### Data under study

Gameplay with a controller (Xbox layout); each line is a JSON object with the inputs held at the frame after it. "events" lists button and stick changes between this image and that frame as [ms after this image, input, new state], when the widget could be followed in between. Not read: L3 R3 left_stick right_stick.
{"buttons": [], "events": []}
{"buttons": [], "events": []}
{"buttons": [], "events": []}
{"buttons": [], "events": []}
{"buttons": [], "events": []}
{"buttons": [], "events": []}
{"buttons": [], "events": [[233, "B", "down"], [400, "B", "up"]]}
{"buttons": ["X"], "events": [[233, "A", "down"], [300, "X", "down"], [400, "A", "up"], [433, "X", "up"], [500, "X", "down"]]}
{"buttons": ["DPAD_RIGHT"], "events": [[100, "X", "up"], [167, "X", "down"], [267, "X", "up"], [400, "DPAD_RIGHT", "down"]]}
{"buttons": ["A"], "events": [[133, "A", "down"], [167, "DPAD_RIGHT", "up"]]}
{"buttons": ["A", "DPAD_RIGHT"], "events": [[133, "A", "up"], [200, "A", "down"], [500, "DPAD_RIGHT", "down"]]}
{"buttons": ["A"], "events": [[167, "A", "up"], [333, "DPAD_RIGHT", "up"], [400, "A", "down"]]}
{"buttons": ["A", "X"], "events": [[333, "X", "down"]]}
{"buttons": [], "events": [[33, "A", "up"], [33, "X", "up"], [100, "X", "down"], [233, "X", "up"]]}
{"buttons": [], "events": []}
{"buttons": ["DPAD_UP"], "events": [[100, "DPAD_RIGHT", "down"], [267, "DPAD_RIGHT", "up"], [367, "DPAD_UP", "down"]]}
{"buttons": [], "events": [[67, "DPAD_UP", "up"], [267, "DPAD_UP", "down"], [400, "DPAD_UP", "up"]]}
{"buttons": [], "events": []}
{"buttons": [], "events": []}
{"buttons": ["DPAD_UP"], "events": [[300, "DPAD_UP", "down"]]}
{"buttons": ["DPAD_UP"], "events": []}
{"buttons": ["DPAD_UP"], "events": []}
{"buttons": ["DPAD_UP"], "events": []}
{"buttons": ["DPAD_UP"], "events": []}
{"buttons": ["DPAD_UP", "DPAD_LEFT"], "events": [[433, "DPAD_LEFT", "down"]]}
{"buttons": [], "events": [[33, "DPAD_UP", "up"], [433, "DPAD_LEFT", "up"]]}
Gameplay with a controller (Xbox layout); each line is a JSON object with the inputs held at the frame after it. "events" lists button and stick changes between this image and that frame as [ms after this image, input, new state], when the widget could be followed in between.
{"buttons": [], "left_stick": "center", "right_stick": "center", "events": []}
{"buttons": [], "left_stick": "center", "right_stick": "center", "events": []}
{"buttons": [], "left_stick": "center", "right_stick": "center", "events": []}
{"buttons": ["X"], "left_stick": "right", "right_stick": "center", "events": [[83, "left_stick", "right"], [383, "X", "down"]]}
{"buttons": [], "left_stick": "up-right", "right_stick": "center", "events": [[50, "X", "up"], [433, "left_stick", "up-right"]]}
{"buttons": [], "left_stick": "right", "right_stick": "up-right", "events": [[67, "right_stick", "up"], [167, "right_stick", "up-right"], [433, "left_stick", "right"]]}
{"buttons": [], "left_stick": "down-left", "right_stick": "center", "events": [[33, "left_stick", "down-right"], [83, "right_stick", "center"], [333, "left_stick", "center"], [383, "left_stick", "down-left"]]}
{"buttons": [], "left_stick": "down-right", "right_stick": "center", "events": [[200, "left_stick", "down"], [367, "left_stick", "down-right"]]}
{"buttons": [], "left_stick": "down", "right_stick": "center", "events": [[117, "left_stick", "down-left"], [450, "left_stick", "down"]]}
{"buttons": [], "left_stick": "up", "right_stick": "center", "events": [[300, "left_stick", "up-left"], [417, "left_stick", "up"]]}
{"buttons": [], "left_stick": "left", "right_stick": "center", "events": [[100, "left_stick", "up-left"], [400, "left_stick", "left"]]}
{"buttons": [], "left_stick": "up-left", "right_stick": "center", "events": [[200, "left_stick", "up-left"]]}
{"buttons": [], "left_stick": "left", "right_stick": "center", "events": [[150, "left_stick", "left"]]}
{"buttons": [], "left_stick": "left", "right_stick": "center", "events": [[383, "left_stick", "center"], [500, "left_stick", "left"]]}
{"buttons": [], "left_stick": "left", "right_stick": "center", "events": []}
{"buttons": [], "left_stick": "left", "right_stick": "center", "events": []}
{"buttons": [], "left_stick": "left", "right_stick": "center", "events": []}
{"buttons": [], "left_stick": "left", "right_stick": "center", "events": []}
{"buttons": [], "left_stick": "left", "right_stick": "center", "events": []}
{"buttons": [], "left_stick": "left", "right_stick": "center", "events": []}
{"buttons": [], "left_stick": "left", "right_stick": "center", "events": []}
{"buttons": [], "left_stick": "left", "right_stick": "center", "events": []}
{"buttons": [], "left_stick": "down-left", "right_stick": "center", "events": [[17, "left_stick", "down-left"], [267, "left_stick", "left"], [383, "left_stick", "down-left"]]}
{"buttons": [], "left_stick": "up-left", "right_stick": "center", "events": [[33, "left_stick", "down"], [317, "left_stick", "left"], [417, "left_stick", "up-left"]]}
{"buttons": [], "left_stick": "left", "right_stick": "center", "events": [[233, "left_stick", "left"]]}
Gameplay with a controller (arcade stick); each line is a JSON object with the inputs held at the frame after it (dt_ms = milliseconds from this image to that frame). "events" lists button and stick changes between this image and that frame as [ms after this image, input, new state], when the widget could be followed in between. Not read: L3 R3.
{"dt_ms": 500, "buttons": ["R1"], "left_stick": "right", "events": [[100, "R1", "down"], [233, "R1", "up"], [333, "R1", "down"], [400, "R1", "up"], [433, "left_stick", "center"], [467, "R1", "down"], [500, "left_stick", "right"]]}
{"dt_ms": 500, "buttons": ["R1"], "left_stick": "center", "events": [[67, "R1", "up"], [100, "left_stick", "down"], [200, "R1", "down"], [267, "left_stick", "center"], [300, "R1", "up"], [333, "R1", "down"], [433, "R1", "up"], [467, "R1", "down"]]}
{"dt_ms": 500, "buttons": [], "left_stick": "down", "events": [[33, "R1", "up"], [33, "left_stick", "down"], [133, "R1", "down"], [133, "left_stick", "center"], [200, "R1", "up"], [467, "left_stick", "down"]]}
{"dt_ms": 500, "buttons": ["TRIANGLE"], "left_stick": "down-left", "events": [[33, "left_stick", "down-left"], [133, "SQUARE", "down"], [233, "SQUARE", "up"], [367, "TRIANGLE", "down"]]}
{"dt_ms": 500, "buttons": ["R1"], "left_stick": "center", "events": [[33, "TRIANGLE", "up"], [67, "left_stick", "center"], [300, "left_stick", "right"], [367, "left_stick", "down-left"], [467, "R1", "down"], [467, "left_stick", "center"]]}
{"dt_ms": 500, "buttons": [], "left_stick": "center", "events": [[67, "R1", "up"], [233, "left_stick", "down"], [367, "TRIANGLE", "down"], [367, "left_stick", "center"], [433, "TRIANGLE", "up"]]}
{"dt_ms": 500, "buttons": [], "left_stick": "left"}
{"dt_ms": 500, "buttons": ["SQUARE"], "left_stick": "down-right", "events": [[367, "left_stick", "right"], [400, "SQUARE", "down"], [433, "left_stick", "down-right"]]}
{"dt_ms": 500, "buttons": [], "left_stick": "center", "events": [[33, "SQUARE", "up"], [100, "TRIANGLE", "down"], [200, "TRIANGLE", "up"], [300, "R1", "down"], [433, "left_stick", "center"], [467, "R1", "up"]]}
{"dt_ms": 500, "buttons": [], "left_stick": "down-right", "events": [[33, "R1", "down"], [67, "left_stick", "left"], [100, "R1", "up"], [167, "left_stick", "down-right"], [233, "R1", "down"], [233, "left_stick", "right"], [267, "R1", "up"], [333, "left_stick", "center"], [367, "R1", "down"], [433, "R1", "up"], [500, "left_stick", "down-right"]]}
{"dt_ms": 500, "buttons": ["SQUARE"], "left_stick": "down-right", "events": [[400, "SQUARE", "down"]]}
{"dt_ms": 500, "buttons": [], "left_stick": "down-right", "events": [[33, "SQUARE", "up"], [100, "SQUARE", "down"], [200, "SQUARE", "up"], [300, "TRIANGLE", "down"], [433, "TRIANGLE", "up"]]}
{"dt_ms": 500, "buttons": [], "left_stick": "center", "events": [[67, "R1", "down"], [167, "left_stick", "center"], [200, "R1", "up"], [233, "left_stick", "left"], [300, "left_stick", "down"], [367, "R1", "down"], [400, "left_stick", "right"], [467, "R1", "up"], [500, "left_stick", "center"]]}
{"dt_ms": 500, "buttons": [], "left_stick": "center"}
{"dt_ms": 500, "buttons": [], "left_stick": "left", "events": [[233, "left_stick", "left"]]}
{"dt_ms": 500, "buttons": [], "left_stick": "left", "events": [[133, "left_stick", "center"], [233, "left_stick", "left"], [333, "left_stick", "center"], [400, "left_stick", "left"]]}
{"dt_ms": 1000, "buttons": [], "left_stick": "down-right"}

### What is required
With no other words, report how many lines in the entries hold the string "held".

### Response box
3